If you’re using Granola for your note-taking workflow, there’s an important privacy consideration you should be aware of. Despite marketing itself as having “private by default” notes, Granola’s actual default behavior makes your notes accessible to anyone who has the shareable link—similar to how Google Docs or Notion work with public sharing. While link-based sharing is a common pattern in modern SaaS applications, the concern here is that users might assume “private by default” means their notes are truly isolated unless they explicitly share them, when in reality the opposite is the default behavior.

What makes this situation more critical is Granola’s secondary data practice: your notes are automatically used for internal AI training unless you actively opt out. This is a common monetization strategy for AI-powered applications, but it’s worth understanding if you’re storing sensitive information, debugging notes, code snippets, or any proprietary technical details in Granola. If you’ve been syncing notes containing credentials, API keys, or architecture decisions, these could be incorporated into Granola’s training datasets.
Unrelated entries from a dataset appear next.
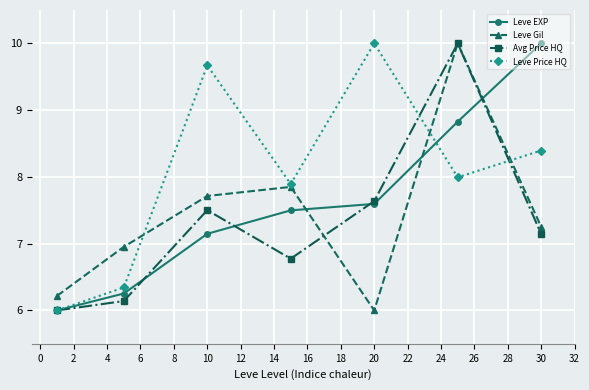

How many interior local valleys does the Leve Price HQ series have?

2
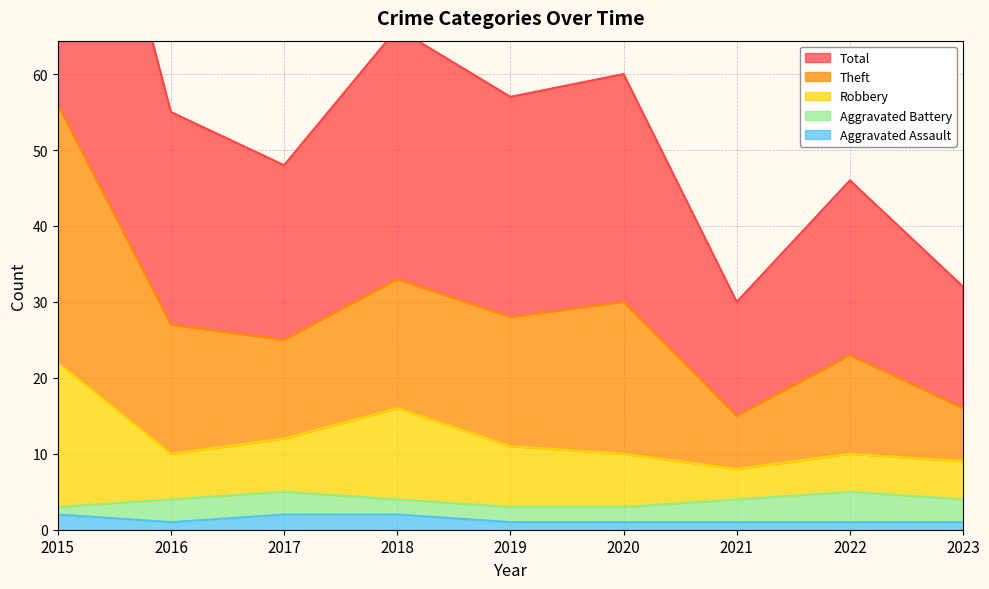

In Theft, how many points are higher than both neighbors (excluding endpoints)?

3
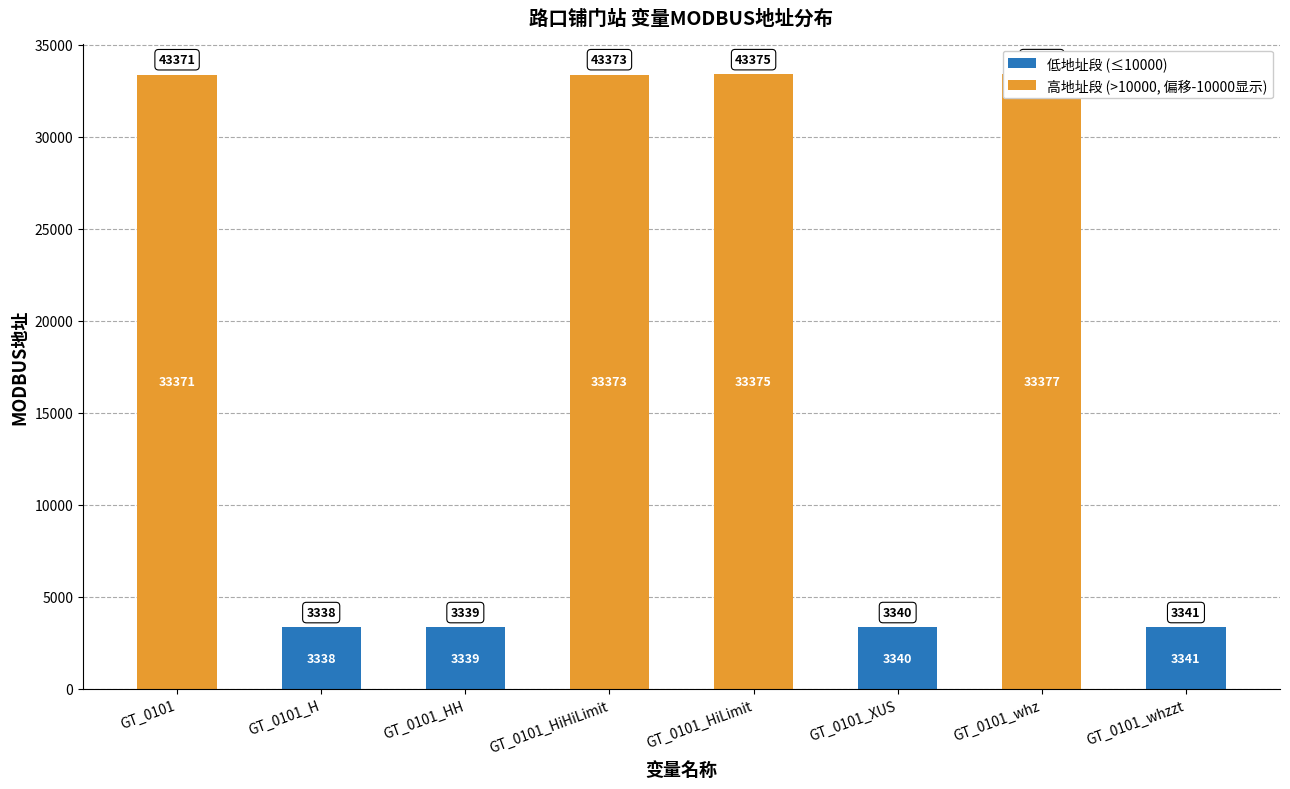

The value of 低地址段 (≤10000) at GT_0101_XUS is 1633. True or false?

False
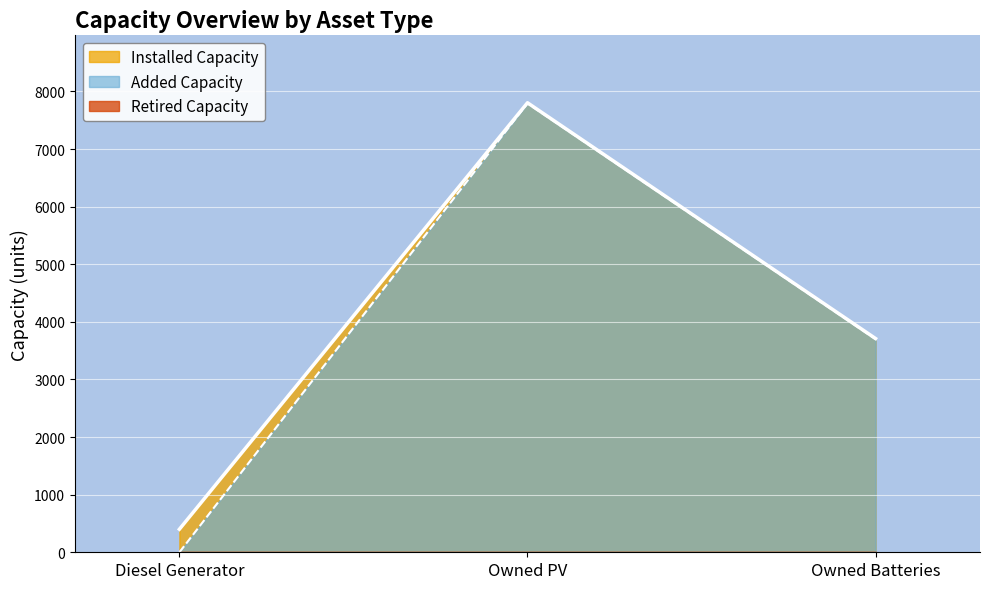

What is the difference between the Installed Capacity values at Owned PV and Diesel Generator?

7403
For those already using Granola, the fix is straightforward: review your privacy settings immediately and change the default sharing behavior, then opt out of AI training if you haven’t already. Going forward, treat any “AI-powered” productivity tool with the same scrutiny you’d apply to any third-party service handling your data. Even well-intentioned companies sometimes make UX choices that don’t align with user expectations around privacy. As technical professionals, we should advocate for clearer defaults and explicit consent models—especially when data is used for training purposes.